**Problem a:**
Show each line of the listing that contains the string "above".

In the following table, we will consolidate core exception handlings' properties with regards to a particular framework, a component in a framework, its role, operations performed, possible errors, error causes with relation to the operation, possible resolution actions, and areas where these recovery operations will be performed. Again, we are not going to perform the full mapping operation or present the complete list of values for the operation and possible reasons for an error to occur. This is simply because there is no space for it, and our role is to give you directions and basis for your team exercise. Anyway, your own SOA Framework layering cannot be much different from what is presented in the previous figure. So, after two to three workshops with developers, you will compose the complete spreadsheet, which will be ready to be deployed on ESR and exposed via the Inventory Endpoint for ErM lookup and fire. Regarding error code, you must map the external code to your own coding system and vice-versa if necessary. This mapping will be implemented in DVM or (better) in ESR.

Property

Common values (the list is incomplete for brevity; extend it with your values, but avoid redundancy)

Framework

This list is complete. It includes South [ABCS1, EBS1], EBF, and North [ABCS2, EBS2]

Service Role

Some more roles can be assigned in addition to the following:

Designated controller

Composition controller

Composition member

Composition initiator

Ultimate receiver

Service Type

Some more types can be found in addition to the following:

Configurable Poller

Generic Poller

Generic Adapter

Service Broker

Custom Composition Member

Application Adapter

Protocol Adapter

Operation

Some more types can be found in addition to the following:

EBM payload validation

ABM validation

ABM/EBO transformation

EBF layer invocation

Asynchronous read from queue

Asynchronous invoke GA

EBM payload filtering

EBM payload transformation

Protocol Adapter invocation

SB invocation

Asynchronous instantiation

MDS read

EP parse

EP traverse

Composition member invocation

Logging/Audit requirements for functional monitoring

Put your own requirements here. We suggest (and actually have it implemented in our design) that we perform an unconditional audit on the edges south and north. The BPEL Audit level is set to Prod. Logging for errors is mandatory. The External Audit log DB is implemented for data consolidation and maintaining vendor neutrality; it is available for external monitoring tools as well as for BAM. Common Audit sources include COMPOSITE_INSTANCE, CUBE_INSTANCE, and DLV_MESSAGE. Add your own sources. The External Audit facility is probably the most common homebrew application. The main rule is the consistency of unified log records, for instance, services-initiators on north should provide log records containing "START ..", not "starting" or null; similarly, for ultimate receiver: "END", not "stopped" or "exit."

Error code

Canonical expression can be applied here. As an error occurs in a framework when a certain operation is performed by a component that assumes a certain role, the combination of these three codes could be quite logical. Mapping to/from external code will require an extra column.

Error description

The list is not complete. Add your own descriptors with extra care for services with external exposure. Descriptions based on the application Canonical Expression pattern could be as follows:

  • Transformation EBM2ABM failed
  • Requested business data is invalid
  • Unable to find XML routing slip (EP) for response flow

Possible reasons

The list is not complete. This information is for the Audit log, not for the SOAPFault message. Make it clear that this will be the basis for your ops teams' actions. Every new reason discovered during the exploitation must be diligently added to the following list:

Cannot correlate message, message structure is invalid, execution plan XML is not according to XSD or missing XDK error, Invalid Audit message input, JMS queue as an Audit service is unavailable, Audit MDB is malfunctioned, Audit service is down, Audit DB is down, and so on.

**Problem b:**
Supply the next part of the text on exception handling properties, starting after its last sentence.

[Chart interpretation exercises]
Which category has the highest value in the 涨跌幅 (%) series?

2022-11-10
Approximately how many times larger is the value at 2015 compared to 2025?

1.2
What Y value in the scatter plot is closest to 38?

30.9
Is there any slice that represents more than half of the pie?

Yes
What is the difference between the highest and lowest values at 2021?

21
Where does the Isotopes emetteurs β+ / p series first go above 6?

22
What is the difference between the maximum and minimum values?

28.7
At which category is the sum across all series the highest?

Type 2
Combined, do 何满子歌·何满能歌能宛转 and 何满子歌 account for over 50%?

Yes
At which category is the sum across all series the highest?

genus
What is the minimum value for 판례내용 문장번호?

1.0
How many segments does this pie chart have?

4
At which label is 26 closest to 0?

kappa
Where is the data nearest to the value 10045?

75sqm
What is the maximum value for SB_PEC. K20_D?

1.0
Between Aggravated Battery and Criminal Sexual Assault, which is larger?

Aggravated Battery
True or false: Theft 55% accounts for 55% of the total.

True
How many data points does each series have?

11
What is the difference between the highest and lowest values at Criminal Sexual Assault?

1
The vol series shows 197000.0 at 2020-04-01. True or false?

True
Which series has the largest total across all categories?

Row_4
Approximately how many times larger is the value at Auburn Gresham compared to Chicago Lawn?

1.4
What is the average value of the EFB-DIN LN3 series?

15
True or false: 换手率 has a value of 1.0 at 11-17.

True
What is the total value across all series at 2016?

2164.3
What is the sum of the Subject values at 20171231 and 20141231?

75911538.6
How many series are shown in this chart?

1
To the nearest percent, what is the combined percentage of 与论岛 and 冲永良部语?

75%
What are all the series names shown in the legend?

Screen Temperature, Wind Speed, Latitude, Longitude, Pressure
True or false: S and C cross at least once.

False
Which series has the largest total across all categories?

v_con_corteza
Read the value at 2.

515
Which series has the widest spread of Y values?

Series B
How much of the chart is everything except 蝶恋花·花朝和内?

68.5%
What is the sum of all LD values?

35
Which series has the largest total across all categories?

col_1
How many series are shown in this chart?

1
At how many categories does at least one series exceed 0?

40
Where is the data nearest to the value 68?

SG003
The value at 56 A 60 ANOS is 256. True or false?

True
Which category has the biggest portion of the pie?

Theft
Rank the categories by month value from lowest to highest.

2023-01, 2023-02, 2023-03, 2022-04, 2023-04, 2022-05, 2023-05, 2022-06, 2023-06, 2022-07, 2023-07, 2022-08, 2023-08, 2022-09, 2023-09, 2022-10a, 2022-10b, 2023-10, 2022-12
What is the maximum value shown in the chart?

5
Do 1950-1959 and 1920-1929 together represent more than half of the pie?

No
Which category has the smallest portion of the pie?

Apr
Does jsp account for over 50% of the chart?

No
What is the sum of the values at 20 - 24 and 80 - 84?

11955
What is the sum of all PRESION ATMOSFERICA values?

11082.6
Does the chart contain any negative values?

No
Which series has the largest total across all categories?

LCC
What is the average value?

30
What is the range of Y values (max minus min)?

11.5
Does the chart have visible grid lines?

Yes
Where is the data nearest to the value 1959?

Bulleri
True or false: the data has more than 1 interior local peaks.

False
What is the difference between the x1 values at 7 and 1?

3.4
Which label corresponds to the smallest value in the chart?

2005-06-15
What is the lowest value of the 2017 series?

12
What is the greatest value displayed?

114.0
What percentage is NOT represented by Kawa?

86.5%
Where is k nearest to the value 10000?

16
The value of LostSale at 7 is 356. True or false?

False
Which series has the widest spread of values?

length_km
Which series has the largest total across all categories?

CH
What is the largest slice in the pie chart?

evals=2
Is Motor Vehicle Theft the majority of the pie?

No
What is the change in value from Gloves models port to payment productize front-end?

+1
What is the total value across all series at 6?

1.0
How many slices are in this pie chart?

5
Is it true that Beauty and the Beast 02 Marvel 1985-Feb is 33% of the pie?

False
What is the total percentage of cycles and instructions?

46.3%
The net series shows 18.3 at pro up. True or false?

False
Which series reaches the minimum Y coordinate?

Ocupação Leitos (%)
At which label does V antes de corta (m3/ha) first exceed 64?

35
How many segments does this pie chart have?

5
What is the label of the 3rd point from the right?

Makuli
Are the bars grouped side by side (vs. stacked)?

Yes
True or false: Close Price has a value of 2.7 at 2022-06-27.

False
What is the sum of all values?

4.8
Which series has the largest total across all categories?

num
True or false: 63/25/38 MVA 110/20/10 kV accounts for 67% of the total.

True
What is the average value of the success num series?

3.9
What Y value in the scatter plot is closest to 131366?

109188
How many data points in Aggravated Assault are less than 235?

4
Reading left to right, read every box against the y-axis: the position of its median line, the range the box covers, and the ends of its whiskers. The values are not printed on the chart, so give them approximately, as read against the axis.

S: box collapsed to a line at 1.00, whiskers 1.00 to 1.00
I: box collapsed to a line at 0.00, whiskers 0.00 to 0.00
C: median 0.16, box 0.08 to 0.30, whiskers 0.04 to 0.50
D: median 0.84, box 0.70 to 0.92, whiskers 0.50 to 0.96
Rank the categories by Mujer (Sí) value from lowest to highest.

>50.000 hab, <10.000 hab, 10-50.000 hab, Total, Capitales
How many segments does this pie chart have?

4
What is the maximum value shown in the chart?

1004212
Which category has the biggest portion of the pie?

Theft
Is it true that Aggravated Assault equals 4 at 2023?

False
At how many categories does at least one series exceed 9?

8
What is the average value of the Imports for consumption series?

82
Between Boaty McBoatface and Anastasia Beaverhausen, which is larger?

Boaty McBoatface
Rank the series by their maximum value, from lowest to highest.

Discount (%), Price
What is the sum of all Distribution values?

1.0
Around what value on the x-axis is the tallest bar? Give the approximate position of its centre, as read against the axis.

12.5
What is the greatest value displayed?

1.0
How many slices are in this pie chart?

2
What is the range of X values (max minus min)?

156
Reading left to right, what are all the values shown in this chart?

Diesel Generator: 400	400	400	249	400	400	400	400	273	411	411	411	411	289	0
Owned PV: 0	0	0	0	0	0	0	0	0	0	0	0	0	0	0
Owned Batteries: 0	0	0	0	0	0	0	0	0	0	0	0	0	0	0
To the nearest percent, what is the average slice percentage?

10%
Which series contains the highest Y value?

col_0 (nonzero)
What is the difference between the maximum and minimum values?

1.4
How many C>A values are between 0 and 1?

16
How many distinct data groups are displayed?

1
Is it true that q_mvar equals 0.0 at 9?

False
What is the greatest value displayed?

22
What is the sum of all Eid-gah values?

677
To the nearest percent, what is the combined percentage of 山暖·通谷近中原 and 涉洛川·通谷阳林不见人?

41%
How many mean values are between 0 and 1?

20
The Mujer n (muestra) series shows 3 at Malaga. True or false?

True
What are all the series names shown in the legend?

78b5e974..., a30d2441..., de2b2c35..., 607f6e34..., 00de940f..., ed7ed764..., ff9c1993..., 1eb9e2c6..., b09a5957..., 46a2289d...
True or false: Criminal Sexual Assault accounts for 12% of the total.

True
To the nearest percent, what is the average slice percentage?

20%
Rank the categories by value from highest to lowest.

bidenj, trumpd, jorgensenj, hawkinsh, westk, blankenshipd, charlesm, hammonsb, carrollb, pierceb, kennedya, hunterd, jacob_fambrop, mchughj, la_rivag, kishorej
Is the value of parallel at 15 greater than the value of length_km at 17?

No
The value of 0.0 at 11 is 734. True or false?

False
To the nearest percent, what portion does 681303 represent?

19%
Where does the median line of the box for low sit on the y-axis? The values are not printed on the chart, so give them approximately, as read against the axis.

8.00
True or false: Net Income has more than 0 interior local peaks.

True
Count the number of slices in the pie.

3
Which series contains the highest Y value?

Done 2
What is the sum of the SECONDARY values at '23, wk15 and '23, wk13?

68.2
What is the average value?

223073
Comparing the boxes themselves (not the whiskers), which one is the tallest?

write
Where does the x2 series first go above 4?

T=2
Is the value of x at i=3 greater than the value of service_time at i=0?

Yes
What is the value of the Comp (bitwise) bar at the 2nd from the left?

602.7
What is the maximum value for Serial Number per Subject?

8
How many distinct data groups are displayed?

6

**Result a:**
Where does the Isotopes emetteurs β+ / p series first go above 6?
Where does the x2 series first go above 4?

**Result b:**
Resolutions

The following list is not complete:

Abort, ErM Notification, AbortSilently, RetryOperation, and Recover

Resolution scope

List is not complete:

OSB PS, SCA BPEL, Custom Java, Network Infrastructure

Severity

This position together with the next one will set requirements for the response time:

Low, Moderate, High, or Critical

Probability

Low, Moderate, or High

The structure of the spreadsheet with the initial data we mentioned in the preceding table is a balanced scorecard (see the next figure, step 2), which is divided into several tabs for every framework. It contains the logical outcome for a combination: service + performed operation + position in technical infrastructure + process step (this is the service role). The completeness of the spreadsheet will depend on the granularity of the sequence diagrams for all use cases (step 1).

You do not have to use Excel as presented in the following figure. Any tool will do, but in the end, all the details must be stored in ESR (Oracle or custom, step 3) and the runtime part exposed via Service Endpoint for ErM.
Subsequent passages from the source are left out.